An alternative method for doing this is simply to use marked sections in the stylesheet, like this:

<!DOCTYPE style-sheet PUBLIC "-//James Clark//DTD DSSSL Style Sheet//EN" [
<!ENTITY % html "IGNORE">
<![%html;[
<!ENTITY % print "IGNORE">
<!ENTITY docbook.dsl PUBLIC "-//Norman Walsh//DOCUMENT DocBook HTML Stylesheet//EN" CDATA dsssl>
]]>
<!ENTITY % print "INCLUDE">
<![%print;[
<!ENTITY docbook.dsl PUBLIC "-//Norman Walsh//DOCUMENT DocBook Print Stylesheet//EN" CDATA dsssl>
]]>
]>
<style-sheet>
<style-specification use="docbook">
<style-specification-body> 

;; common customization can go here

<![%print;[

;; customize the print stylesheet here

]]>

<![%html;[

;; customize the html stylesheet here

]]>

</style-specification-body>
</style-specification>
<external-specification id="docbook" document="docbook.dsl">
</style-sheet>

Customizing the Title Page

Titlepages are controlled by several variables:

%generate-element-titlepage%

Controls whether or not a titlepage is generated. If, for example, %generate-book-titlepage% is true, a titlepage will be generated for Books.

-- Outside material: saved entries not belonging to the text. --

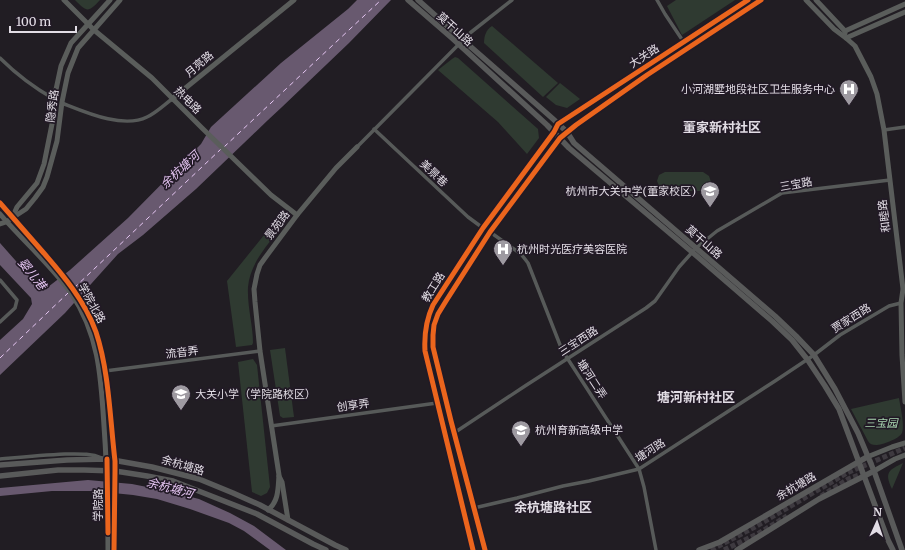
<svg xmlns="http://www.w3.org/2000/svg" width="905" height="550" viewBox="0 0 905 550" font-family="Merriweather,'Noto Sans SC',serif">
  <rect width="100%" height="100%" fill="#211d23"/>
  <g fill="#2f3a31">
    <path d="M 75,0 L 100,0 C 88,13 87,12 75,0 Z"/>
    <path d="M 676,0 L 735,0 L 682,35 L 667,6 Z"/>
    <path d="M 492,26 L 558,83 L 543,97 L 484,43 C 484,36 486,30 492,26 Z"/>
    <path d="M 455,57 L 458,58 L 538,129 L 539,138 L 527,154 L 498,122 L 438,70 L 452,59 Z"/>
    <path d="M 560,83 L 580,99 L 567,108 L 556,105 L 546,97 Z"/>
    <path d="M 665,172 L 703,172 L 709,176 L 711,182 L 706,191 L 665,191 L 660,188 L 657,181 L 659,175 Z"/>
    <path d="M 281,214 L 284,216 L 285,223 C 270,242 250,262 248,287 C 247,306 253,325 253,343 L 252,345 L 236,347 L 227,281 Z"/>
    <path d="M 285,348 L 294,417 L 283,418 L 280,416 L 270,350 Z"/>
    <path d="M 253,359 L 257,365 L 270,487 L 267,493 L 261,496 L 252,492 L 238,362 Z"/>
    <path d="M 899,398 C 900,405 905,426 902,433 C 899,439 882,445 876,445 C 872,445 870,444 868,441 L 851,409 Z"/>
    <path d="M 903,463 L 892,489 C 884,472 889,470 903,463 Z"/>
  </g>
  <g fill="#68596f">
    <path d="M 357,0 L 391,0 L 349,43 L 282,107 L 268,120 L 196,189 L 143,235 L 118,254 L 65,313 L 0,375 L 0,340 L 23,319 L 32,304 L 31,298 L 0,265 L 0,243 L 38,286 L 43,289 L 48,287 L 70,270 L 128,218 L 201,144 L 211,127 L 281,63 L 348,9 Z"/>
    <path d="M 88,480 L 132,484 L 167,491 L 199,499 L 230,513 L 254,526 L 286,550 L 270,550 L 244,531 L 229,523 L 190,509 L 157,499 L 133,495 L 93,491 L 52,491 L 0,496 L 0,488 Z"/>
  </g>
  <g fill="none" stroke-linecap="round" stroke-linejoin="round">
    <g stroke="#e7c7f4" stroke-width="1" stroke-dasharray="5 4" stroke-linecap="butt">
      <path d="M 224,147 L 381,0"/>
      <path d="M 74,288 L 221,149"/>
      <path d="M 0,358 L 68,293"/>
    </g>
    <g stroke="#3e3a40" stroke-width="5" stroke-dasharray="5 2.5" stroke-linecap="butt">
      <path d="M 821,496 L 848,479 L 867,472"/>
      <path d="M 711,550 L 755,527 L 847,473 L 905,448"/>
      <path d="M 724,550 L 759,533 L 787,516"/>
    </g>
    <g stroke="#575a59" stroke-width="3.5">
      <path d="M 657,0 L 665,14 L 681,38"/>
      <path d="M 0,58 C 17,75 33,87 54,99"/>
      <path d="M 62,103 C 85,112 123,129 147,117 C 156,113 164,105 172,99"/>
      <path d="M 374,129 L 468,217 L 483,228"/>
      <path d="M 884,130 L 905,127"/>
      <path d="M 357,147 L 470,33 L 512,0"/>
      <path d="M 490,232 L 521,254 L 528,263 L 562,350 L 639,469 L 644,487 L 656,550"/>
      <path d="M 0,280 L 17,300 L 15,308 L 0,322"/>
      <path d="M 105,371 L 260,351"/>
      <path d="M 271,426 L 437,403"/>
      <path d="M 454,433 L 525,386 L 646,308 L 655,301 L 679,267 L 696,248 L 717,231 L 782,193 L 890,180"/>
      <path d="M 0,459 C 22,457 43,455 65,454 C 78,454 90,453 102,458"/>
      <path d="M 474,508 L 517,498 L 563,486 L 589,481 L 639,469 L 775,381 L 814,355 L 840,335 L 889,306 L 901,303"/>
    </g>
    <g stroke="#5a5d5b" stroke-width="5">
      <path d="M 64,0 L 94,30 L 152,78 L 202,128 L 271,195 L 297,215"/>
      <path d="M 806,0 L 834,29 L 846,38 L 855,46 L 871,77 L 877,94 L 884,130 L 903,289 L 901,303 L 902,355 L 905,402"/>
      <path d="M 816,0 L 845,31 L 845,33"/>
      <path d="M 845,31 L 905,4"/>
      <path d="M 846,38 L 905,12"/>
      <path d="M 172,99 L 294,0"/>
      <path d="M 0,203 C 14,219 28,235 42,251 C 63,275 85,301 96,332 C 109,371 110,419 115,461 L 115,471 L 114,550"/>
      <path d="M 0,214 C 23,241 50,264 71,293 C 99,334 101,378 104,426 C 107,467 108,509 108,550"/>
      <path d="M 13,216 L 17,207 L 37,183 L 44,164 L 52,124 L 54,99 L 61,66 L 71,43 L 110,0"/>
      <path d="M 0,224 L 6,222 L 26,209 L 35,198 L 43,187 L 47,177 L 57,141 L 62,102 L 68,73 L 78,48 L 120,0"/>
      <path d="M 867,457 L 892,447 L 905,443"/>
      <path d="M 874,471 L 895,459 L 905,455"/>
      <path d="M 279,476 L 282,482 L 288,520"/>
      <path d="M 268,510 C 279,501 278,488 279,475 L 260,351 L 255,302 L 254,289 L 257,274 L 260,265 L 265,258 L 297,215 L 336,168 L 357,147"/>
    </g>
    <g stroke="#595a5a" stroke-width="5.5">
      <path d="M 408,0 L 453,39 L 547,125 L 569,148 L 692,252 L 772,321 L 792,340 L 807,359 L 825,386 L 839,409 L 888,540 L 893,550"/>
      <path d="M 418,0 L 463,40 L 552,118 L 567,132 L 574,143 L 775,316 L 796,336 L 814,355 L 835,389 L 858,433 L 874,471 L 902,550"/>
      <path d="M 0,465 L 67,460 L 107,459 L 152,467 L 199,479 L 233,493 L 260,505 L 335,545 L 346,550"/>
      <path d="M 0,476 L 58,470 L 84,470 L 115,471 L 147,476 L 173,481 L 196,490 L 257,514 L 313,544 L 326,550"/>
      <path d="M 473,550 L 425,351 C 424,334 426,320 433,305 L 483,228 L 554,132 L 558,124 L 748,0"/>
      <path d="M 485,550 L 451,421 L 433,347 L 433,335 L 434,325 L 438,314 L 446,301 L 490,232 L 560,138 L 576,125 L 647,75 L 761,0"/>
      <path d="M 699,550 L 720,542 L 867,457"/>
      <path d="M 737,550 L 819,499 L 874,471"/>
    </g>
    <g stroke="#221a26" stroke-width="8">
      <g id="cycleway">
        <path d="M 0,203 C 14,219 28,235 42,251 C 63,275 85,301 96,332 C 109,371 110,419 115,461 L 115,471 L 114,550"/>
        <path d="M 107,459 L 108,533"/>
        <path d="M 473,550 L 425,351 C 424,334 426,320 433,305 L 483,228 L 554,132 L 558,124 L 748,0"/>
        <path d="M 485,550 L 451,421 L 433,347 L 433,335 L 434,325 L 438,314 L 446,301 L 490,232 L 560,138 L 576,125 L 647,75 L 761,0"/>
      </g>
    </g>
    <use href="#cycleway" stroke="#eb651d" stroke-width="5"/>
  </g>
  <defs>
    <g id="hospital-pin" transform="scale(1)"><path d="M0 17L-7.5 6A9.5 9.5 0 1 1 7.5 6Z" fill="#9e9aa1" stroke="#221a26"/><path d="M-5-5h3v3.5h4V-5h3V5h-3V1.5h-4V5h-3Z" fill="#fff"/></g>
    <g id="school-pin" transform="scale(1)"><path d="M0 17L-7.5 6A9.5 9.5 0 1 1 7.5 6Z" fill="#9e9aa1" stroke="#221a26"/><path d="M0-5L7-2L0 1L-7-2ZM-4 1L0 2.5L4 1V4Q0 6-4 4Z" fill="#fff"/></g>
  </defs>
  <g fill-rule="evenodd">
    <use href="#hospital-pin" x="849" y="89"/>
    <use href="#school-pin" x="710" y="191"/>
    <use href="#hospital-pin" x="503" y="249"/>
    <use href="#school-pin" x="181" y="394"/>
    <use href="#school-pin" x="521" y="430"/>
  </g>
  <g text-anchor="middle" stroke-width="3.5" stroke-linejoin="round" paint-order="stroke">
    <g font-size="11" fill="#e2dde5" stroke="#221a26">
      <text transform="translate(455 29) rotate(42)" y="4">莫干山路</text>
      <text transform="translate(644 56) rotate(-33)" y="4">大关路</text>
      <text transform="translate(199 64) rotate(-40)" y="4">月亮路</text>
      <text transform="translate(188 100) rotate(45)" y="4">热电路</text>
      <text transform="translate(52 106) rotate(-82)" y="4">隐秀路</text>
      <text transform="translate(434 173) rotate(43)" y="4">美景巷</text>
      <text transform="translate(796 184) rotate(-10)" y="4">三宝路</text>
      <text transform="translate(884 216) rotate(-97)" y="4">和睦路</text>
      <text transform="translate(277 225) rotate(-53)" y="4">景苑路</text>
      <text transform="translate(704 242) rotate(41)" y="4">莫干山路</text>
      <text transform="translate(433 287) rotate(-58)" y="4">教工路</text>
      <text transform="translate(92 303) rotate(61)" y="4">学院北路</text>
      <text transform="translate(851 318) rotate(-32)" y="4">贾家西路</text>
      <text transform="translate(578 341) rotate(-33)" y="4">三宝西路</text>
      <text transform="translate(182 352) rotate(-7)" y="4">流音弄</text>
      <text transform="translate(592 379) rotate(57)" y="4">塘河二弄</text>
      <text transform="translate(353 405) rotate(-8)" y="4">创享弄</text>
      <text transform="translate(650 450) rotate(-32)" y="4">塘河路</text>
      <text transform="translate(183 465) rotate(16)" y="4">余杭塘路</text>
      <text transform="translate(796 486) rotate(-30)" y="4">余杭塘路</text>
      <text transform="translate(98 505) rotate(-90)" y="4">学院路</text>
    </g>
    <g font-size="11" fill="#e2dde5" stroke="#221a26" text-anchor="start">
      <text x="835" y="93" text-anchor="end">小河湖墅地段社区卫生服务中心</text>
      <text x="696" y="195" text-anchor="end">杭州市大关中学(董家校区)</text>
      <text x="517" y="253">杭州时光医疗美容医院</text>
      <text x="195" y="398">大关小学（学院路校区）</text>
      <text x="535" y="434">杭州育新高级中学</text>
    </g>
    <g font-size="11" font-style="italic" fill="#a8d6b0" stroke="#221a26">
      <text x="881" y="427">三宝园</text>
    </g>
    <g font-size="12" font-style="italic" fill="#e7c7f4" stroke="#221a26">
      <text transform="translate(180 170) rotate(-43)" y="4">余杭塘河</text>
      <text transform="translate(32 274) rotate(51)" y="4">婴儿港</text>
      <text transform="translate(170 488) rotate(15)" y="4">余杭塘河</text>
    </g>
    <g font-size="13" font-weight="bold" fill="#e2dde5" stroke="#221a26">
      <text x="722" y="132">董家新村社区</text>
      <text x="696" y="402">塘河新村社区</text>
      <text x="553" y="512">余杭塘路社区</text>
    </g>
  </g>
  <g transform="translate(877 522) rotate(3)" stroke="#221a26" stroke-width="3" paint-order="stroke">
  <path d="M0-3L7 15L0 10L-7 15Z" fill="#e2dde5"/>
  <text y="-6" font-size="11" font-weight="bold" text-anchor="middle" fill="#e2dde5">N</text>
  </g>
  <path d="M10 26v6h66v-6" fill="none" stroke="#e2dde5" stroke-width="2"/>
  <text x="16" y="26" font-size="12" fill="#e2dde5" stroke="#221a26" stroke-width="3" paint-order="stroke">100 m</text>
</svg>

element-titlepage-recto-elements

Specifies the elements which should occur on the titlepage recto. This variable is a list of GIs. For example, if book-titlepage-recto-elements is '("TITLE" "SUBTITLE" "AUTHOR"), then the Title, SubTitle, and Author elements in the division or component's *Info element will appear on the Book's titlepage recto.

element-titlepage-verso-elements

Specifies the elements which should occur on the titlepage verso.

%titlepage-in-info-order%

The content of the titlepage is drawn from the *Info element at the beginning of a division or component. If %titlepage-in-info-order% is true, the elements on the titlepage will occur in the order in which they appear in the *Info element. Otherwise, the elements occur in a fixed order given by the element-titlepage-side-elemnts.

%generate-element-toc-on-titlepage%

For some elements, such as Parts, it may make sense to place the TOC for that element (if it is generated) on the same page sequence as the titlepage. If %generate-element-toc-on-titlepage% is true, that's what will be done.

%generate-partintro-on-titlepage%

Parts and References can begin with a PartIntro. If %generate-partintro-on-titlepage% is true, the content of the PartIntro will occur on the same page sequence as the titlepage.

The most common customization is probably setting %generate-element-titlepage% to true and changing the list of elements in element-titlepage-recto-elements and element-titlepage-verso-elements

There are a few other functions that you may wish to change:

(element-titlepage-before node side)

This function is called before each new type of element on the titlepage (before the first Title, before the first SubTitle, etc.). The node will contain the element that will appear on the titlepage next and side will be either 'recto or 'verso.

(element-titlepage-component node side)

This function is called for each element on the titlepage. For example, the Abstract on a Book titlepage is printed by the book-titlepage-abstract function.

Using the Stylesheets with XML

This is just a placeholder. This needs to be written. Basically, you just need to use catalog files to make sure that the XML instances and the stylesheets get parsed with the correct declarations.